Some 44% of the 41 projects were hit by budget overruns of 15-100% – with an average seven-and-a-half month delay – while 17% were “within estimate” coming in less than 15% over the capex budget. Of those projects surveyed, just 20% suffered no cost or time overruns, Dussud said.

The reasons for these problems were multi-faceted, but Dussud, an Associate Partner at McKinsey and Co, said the company’s study had shown a strong correlation between the budget overrun and project size.

For example, 24% of projects with an upfront cost of $500-999 million suffered capex overruns when comparing the feasibility study to the actual cost.
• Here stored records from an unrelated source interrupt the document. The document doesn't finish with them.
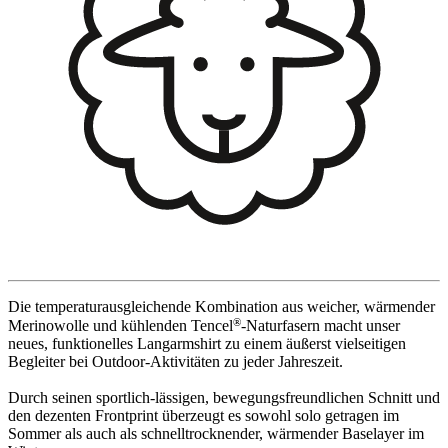
Die temperaturausgleichende Kombination aus weicher, wärmender
®
Merinowolle und kühlenden Tencel
-Naturfasern macht unser
neues, funktionelles Langarmshirt zu einem äußerst vielseitigen
Begleiter bei Outdoor-Aktivitäten zu jeder Jahreszeit.
Durch seinen sportlich-lässigen, bewegungsfreundlichen Schnitt und
den dezenten Frontprint überzeugt es sowohl solo getragen im
Sommer als auch als schnelltrocknender, wärmender Baselayer im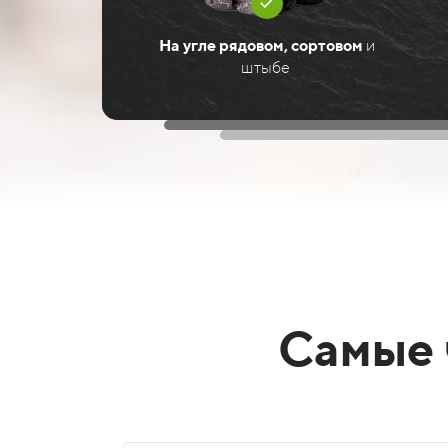
На угле рядовом, сортовом
и
штыбе
Самые 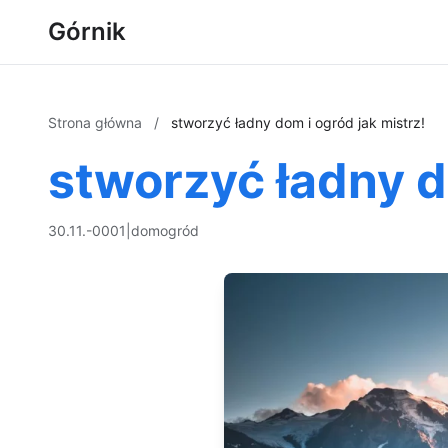
Górnik
Strona główna
/
stworzyć ładny dom i ogród jak mistrz!
stworzyć ładny d
30.11.-0001
|
dom
ogród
At the higher end, 61% of projects with feasibility study capital outlays of more than $2 billion were hit by budget blowouts.

Dussud also said underground mines and higher elevation facilities underperformed against their baselines more consistently in the study, with mining projects built above 3,000 ft (914 m) running overbudget by, on average, 47% and underground mining projects running overbudget by, on average, 55%. Open-pit mines, meanwhile, fared better with 42% of these suffering capital overruns.

McKinsey and Dussud ranked the root causes of mega-capital project cost and schedule overruns in the study, with a difference of opinion seen between owners and contractors.

Both parties agreed that increasing project and site complexities was the biggest problem of eight, but the rankings differed from there on.

From one to eight, mine owners ranked the root causes as follows:

  1. Increasing project and site complexities;
  2. Design processes and investment are inadequate;
  3. Bespoke or sub-optimal owner requirements;
  4. Insufficiently skilled labour at frontline and supervisory level;
  5. Poor project management and execution basics;
  6. Industry underinvests in digitisation, innovation, and capital;
  7. Contractual structures and incentives are misaligned;
  8. Extensive regulation and cyclical nature of public investment.

The contractors, on the other hand, had the ranking as follows:

  1. Increasing project and site complexities;
  2. Poor project management and execution basics;
  3. Contractual structures and incentives are misaligned;
  4. Design processes and investment are inadequate;
  5. Bespoke or sub-optimal owner requirements;
  6. Insufficiently skilled labour at frontline and supervisory level;
  7. Extensive regulation and cyclical nature of public investment;
  8. Industry underinvests in digitisation, innovation, and capital.

Dussud and McKinsey proposed eight key changes for mine owners to increase mining capital project outcome certainty in their feasibility study practices.

This included establishing a prescriptive standard for feasibility studies – part of a broader stage-gate process; building in a systematic and holistic value improvement step to avoid “gold-plating”, and maximising project economics within the owner’s feasibility study approach; leveraging granular benchmarks (including construction productivity metrics) to validate inputs and capex/opex estimates; embedding construction planning, operations readiness and marketing strategy at every step of project study development to de-risk execution and operations; and investing time, effort and management focus on building and optimising an integrated master schedule.

The other three recommendations were:

  • Design an incentive scheme for the feasibility study contractor to enable a “value maximisation, out of the box thinking and transparent mindset” (eg performance bonus based on net present value improvements) and favour “relational contracting”;
  • Setup the foundations of the project’s contracting strategy early during the feasibility study (identify partners, define contract scheme, negotiate terms, etc), and;
  • Build a strong owner’s team with the right capabilities, mindset and behaviours.